Material provided START

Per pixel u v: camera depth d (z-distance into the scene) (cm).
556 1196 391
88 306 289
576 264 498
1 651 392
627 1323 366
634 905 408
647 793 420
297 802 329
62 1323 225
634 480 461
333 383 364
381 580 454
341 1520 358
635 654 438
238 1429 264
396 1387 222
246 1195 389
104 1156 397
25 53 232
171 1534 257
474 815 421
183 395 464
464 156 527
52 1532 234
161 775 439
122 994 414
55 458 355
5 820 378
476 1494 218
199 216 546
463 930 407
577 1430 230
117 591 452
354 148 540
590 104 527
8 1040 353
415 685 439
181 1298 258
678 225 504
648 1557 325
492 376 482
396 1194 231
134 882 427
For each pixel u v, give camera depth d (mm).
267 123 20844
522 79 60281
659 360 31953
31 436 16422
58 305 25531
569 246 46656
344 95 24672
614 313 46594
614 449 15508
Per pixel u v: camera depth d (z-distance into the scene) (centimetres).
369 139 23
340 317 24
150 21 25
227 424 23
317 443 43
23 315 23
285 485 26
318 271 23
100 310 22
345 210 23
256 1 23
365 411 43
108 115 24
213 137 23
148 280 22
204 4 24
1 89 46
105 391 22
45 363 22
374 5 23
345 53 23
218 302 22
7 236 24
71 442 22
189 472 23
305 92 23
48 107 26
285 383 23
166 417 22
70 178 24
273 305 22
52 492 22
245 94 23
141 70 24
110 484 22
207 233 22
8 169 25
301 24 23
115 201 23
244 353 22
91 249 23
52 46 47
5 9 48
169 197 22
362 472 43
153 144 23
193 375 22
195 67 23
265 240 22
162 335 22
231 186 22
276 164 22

Material provided END

## Work request
Every line above in which the word "into" occurs is to be copied.

## Solution for this task
Per pixel u v: camera depth d (z-distance into the scene) (cm).
Per pixel u v: camera depth d (z-distance into the scene) (centimetres).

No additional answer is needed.